El viejo apuró su vaso y se puso en pie.

—Tú puedes hacer como quieras; para mi, ya es hora de mi Ritual de Humildad, un acto que forma parte integrante de nuestra creencia.

—Yo haré algo parecido un poco más tarde —dijo Cugel—. Te deseo que disfrutes plenamente de tu rito.

El viejo se marchó de la pérgola, y Cugel fue dejado solo. Al cabo de un rato algunos de los jóvenes, atraídos por la curiosidad, se le acercaron, y Cugel explicó de nuevo su presencia, aunque con menos énfasis sobre la bárbara tosquedad de su país nativo, porque varias muchachas se habían unido al grupo y Cugel se sentía estimulado por su exótico colorido y la vivacidad de sus actitudes. Fue servido mucho vino, y Cugel se dejó convencer de intentar los pateos, saltos y cabriolas que componían el baile local, que realizó sin excesivo descrédito.

El ejercicio lo llevó a una cercana proximidad con una muchacha especialmente seductora, que dijo llamarse Zhiaml Vraz. Al término del baile, ella rodeó con su brazo la cintura de él, lo condujo de vuelta a la mesa y se sentó sobre su regazo. Aquel acto de familiaridad no excitó ninguna desaprobación aparente entre los otros del grupo, y Cugel se sintió más envalentonado.

—Todavía no he reservado ninguna habitación para dormir; quizá debiera hacerlo antes de que se haga demasiado tarde.

La muchacha hizo una seña al posadero.

—¿Quizás has reservado alguna habitación para este extranjero de rostro tallado al cincel?

—Por supuesto; se la mostraré para que diga si le gusta.

Condujo a Cugel hasta una agradable habitación en la planta baja, amueblada con una cama, una cómoda, una alfombra y una lámpara. En una pared colgaba un tapiz tejido en púrpura y negro; en otra había una representación de un bebé particularmente feo que parecía atrapado o comprimido en un globo transparente. La habitación le encantó a Cugel; se lo hizo saber al posadero y regresó a la pérgola, donde la gente estaba empezando a dispersarse. La muchacha Zhiaml Vraz seguía allí, sin embargo, y dio la bienvenida a Cugel con una calidez que fundió los últimos vestigios de su cautela. Tras otro vaso de vino, se inclinó hacia el oído de ella.

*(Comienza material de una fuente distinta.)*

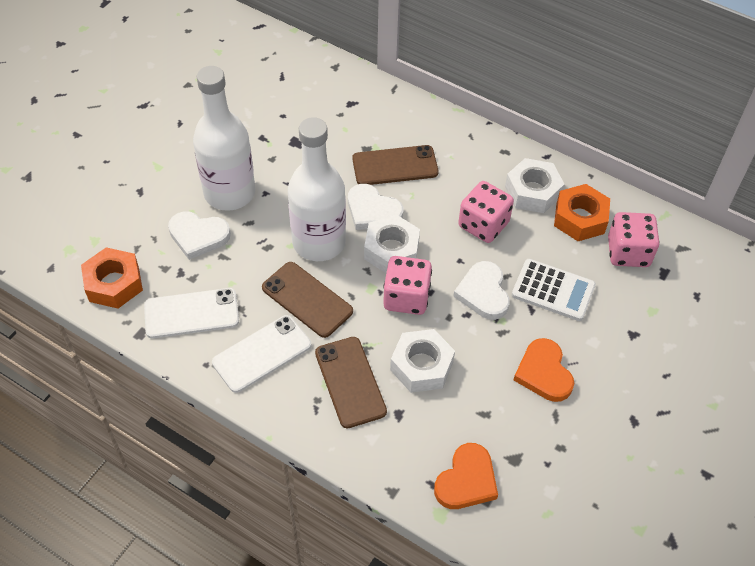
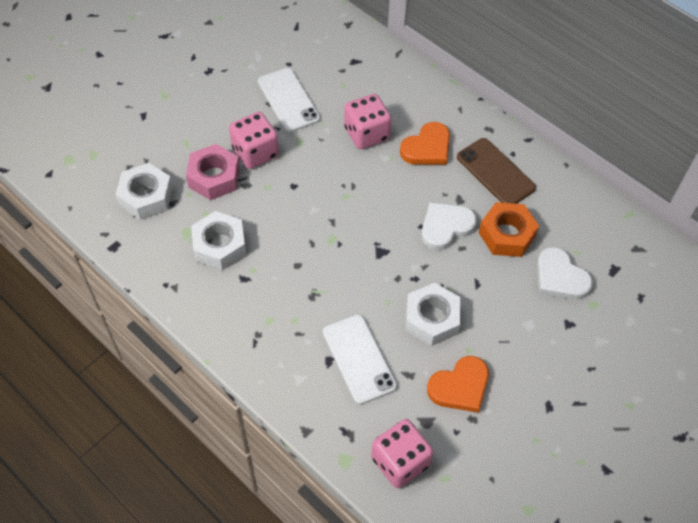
brown phone: [262,262,353,338] [315,337,387,428] [352,145,439,185] = 3 -> [457,138,536,204] = 1
orange nut: [81,247,143,309] [554,184,610,241] = 2 -> [479,202,539,257] = 1
pink nut: none = 0 -> [186,144,240,200] = 1
white bottle: [193,66,255,211] [288,117,346,261] = 2 -> none = 0
white calculator: [512,259,596,321] = 1 -> none = 0
white heart: [168,211,231,260] [348,184,403,230] [453,261,510,320] = 3 -> [421,202,477,250] [537,247,593,299] = 2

—Quizás esté yendo demasiado aprisa; quizá confíe demasiado en mi vanidad; quizás esté contraviniendo el decoro normal del poblado…, pero, ¿hay alguna razón por la que no vayamos los dos a mi habitación, y allí nos divirtamos un poco?

—Ninguna en absoluto —dijo la muchacha—. No estoy casada, y hasta entonces puedo hacer lo que quiera, porque ésta es nuestra costumbre.

—Excelente —dijo Cugel—. ¿Te importa pasar antes y esperar dentro de la habitación, o caminar discretamente hasta la parte de atrás?

—Iremos juntos; ¡no hay necesidad de escondernos!

Fueron juntos a la habitación, y realizaron un cierto número de ejercicios eróticos, tras los cuales Cugel se hundió en el sueño del absoluto agotamiento, porque el día había sido abrumador.